**TASK STATEMENT**
In the records below, reproduce every line verbatim, starting at the line containing "The snowboard is" and ending at the line containing "[246, 102, 304, 136]".

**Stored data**
Segment Open

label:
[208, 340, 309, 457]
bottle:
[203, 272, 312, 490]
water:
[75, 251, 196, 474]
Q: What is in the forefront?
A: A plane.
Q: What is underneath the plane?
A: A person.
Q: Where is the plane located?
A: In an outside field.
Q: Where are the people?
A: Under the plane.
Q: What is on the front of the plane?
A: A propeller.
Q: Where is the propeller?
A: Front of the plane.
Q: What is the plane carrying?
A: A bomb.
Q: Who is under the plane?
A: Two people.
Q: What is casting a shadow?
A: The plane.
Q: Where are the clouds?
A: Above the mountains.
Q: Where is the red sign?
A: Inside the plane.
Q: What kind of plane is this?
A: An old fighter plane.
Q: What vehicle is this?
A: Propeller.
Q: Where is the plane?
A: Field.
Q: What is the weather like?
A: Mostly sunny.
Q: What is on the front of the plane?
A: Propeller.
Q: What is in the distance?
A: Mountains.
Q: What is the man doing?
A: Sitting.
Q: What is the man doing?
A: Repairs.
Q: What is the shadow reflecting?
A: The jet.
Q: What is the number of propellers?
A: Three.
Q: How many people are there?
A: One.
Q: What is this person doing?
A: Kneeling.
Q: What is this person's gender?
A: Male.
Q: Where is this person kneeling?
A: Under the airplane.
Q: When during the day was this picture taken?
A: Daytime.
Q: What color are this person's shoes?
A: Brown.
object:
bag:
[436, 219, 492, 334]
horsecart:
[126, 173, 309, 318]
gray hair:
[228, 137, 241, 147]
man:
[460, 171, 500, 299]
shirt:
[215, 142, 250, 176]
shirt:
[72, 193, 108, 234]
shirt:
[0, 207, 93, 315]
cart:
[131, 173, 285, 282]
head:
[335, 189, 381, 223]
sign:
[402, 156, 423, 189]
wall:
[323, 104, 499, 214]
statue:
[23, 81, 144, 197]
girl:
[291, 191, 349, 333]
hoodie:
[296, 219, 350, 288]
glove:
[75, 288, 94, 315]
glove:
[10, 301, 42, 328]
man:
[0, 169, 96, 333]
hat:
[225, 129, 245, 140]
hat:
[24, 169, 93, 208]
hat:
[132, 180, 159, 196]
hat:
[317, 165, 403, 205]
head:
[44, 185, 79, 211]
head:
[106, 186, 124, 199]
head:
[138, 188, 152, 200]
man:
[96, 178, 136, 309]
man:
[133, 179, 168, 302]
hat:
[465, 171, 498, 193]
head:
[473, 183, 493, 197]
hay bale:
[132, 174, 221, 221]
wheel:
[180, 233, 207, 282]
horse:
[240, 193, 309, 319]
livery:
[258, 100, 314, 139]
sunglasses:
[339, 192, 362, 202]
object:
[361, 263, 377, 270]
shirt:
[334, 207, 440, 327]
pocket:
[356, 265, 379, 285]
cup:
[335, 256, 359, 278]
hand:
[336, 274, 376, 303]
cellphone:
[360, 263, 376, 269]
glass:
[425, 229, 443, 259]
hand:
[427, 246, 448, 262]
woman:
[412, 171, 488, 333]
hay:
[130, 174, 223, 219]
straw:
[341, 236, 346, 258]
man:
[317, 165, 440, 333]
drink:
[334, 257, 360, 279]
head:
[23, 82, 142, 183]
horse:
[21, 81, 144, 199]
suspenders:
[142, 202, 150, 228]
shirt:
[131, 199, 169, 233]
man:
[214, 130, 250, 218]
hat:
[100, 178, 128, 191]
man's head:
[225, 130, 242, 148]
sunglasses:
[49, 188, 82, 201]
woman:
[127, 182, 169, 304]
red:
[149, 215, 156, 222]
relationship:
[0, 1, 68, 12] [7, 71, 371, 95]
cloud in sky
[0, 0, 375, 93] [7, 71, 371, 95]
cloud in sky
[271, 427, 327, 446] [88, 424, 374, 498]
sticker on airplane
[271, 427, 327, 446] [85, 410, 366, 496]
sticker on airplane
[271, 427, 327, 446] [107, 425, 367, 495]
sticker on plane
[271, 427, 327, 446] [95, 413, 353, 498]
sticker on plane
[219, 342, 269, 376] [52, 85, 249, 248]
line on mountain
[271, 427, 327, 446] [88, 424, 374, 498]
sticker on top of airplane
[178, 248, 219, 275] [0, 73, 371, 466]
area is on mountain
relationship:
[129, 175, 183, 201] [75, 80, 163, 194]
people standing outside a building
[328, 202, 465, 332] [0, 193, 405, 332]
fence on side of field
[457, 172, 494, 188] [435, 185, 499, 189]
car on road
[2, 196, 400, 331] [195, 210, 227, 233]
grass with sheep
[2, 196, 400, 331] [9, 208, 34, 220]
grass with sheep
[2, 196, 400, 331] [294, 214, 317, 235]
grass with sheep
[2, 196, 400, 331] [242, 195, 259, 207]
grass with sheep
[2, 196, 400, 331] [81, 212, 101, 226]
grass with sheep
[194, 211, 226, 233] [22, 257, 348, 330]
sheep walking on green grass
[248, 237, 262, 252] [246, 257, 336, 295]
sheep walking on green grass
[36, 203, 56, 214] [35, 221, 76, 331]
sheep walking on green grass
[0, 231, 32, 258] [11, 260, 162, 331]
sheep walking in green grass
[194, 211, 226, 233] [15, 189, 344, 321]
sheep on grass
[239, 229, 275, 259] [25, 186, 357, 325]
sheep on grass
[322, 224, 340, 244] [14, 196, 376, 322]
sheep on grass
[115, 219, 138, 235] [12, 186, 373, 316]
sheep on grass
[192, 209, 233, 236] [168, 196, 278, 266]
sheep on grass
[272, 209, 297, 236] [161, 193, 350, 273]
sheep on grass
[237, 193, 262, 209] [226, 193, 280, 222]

Segment Closed
Segment Open

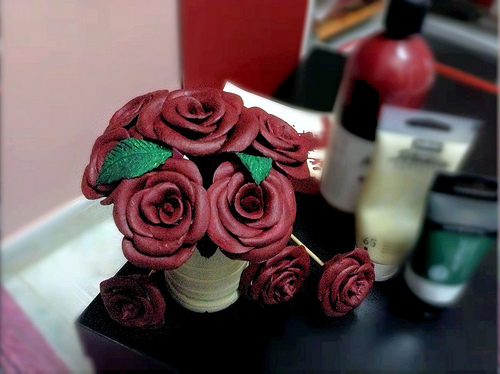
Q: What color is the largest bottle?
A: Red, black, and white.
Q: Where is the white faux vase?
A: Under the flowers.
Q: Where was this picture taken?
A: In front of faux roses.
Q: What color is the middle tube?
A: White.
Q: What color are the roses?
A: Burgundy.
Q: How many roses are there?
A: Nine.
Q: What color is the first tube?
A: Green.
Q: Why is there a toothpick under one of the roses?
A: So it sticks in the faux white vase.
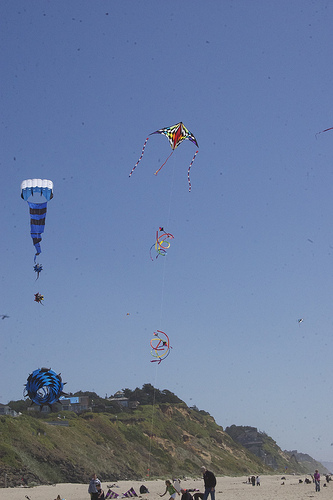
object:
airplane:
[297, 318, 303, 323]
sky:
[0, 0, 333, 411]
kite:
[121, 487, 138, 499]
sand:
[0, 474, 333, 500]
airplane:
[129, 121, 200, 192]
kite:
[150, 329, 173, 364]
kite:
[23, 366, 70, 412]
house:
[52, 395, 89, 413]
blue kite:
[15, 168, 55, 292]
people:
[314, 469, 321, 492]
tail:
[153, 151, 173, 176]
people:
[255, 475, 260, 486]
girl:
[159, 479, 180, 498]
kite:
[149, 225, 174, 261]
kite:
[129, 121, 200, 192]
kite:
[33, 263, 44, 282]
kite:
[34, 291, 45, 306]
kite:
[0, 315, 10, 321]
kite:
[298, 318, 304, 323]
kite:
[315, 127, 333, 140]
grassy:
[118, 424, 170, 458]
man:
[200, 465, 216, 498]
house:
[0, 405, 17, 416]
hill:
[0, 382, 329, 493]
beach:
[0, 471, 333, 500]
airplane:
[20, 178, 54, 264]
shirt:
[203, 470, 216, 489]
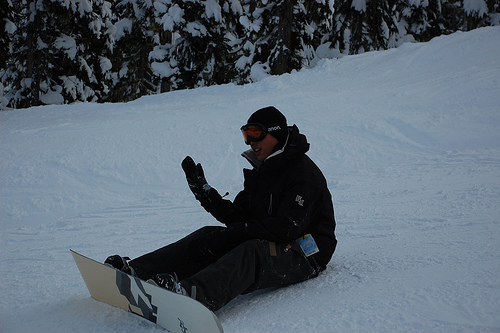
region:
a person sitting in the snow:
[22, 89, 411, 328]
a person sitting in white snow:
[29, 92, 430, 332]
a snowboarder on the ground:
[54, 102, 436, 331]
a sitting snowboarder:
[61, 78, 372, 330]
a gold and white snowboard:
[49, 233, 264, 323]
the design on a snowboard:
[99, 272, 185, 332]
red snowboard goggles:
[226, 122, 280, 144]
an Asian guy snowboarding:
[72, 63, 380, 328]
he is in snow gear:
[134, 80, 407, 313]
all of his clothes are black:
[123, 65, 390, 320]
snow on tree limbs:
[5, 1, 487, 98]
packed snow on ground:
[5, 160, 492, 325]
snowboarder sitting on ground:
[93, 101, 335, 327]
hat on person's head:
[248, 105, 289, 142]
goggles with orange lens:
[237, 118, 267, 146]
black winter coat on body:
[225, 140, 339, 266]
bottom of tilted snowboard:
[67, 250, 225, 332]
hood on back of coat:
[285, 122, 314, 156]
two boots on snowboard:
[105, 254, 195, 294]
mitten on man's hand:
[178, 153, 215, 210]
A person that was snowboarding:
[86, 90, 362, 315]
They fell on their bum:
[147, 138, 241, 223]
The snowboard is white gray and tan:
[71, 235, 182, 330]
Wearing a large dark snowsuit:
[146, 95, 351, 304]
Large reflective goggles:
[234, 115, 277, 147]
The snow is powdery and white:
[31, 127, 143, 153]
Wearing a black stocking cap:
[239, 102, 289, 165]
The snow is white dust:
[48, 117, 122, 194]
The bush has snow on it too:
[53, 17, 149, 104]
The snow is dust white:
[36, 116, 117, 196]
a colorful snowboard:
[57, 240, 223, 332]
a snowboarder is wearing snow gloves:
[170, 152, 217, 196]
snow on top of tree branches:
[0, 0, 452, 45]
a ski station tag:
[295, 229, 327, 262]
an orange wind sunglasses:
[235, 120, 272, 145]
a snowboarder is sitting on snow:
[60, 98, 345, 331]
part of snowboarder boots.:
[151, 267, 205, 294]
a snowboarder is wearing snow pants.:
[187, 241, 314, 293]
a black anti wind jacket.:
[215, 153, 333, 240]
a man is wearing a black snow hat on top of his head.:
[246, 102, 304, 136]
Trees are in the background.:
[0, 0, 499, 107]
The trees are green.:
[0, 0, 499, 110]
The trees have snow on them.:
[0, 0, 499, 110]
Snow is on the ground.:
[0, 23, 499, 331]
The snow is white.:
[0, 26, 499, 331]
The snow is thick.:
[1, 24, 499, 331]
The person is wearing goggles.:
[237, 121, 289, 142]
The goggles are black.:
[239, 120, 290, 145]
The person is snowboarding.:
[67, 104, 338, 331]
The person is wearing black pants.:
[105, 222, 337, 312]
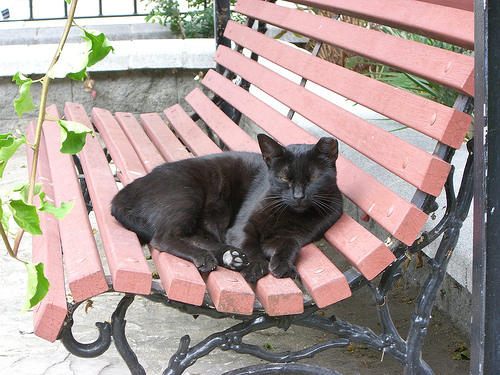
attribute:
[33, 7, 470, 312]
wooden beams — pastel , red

Segment Closed

**TASK ANSWER**
The snowboard is white gray and tan:
[71, 235, 182, 330]
Wearing a large dark snowsuit:
[146, 95, 351, 304]
Large reflective goggles:
[234, 115, 277, 147]
The snow is powdery and white:
[31, 127, 143, 153]
Wearing a black stocking cap:
[239, 102, 289, 165]
The snow is white dust:
[48, 117, 122, 194]
The bush has snow on it too:
[53, 17, 149, 104]
The snow is dust white:
[36, 116, 117, 196]
a colorful snowboard:
[57, 240, 223, 332]
a snowboarder is wearing snow gloves:
[170, 152, 217, 196]
snow on top of tree branches:
[0, 0, 452, 45]
a ski station tag:
[295, 229, 327, 262]
an orange wind sunglasses:
[235, 120, 272, 145]
a snowboarder is sitting on snow:
[60, 98, 345, 331]
part of snowboarder boots.:
[151, 267, 205, 294]
a snowboarder is wearing snow pants.:
[187, 241, 314, 293]
a black anti wind jacket.:
[215, 153, 333, 240]
a man is wearing a black snow hat on top of his head.:
[246, 102, 304, 136]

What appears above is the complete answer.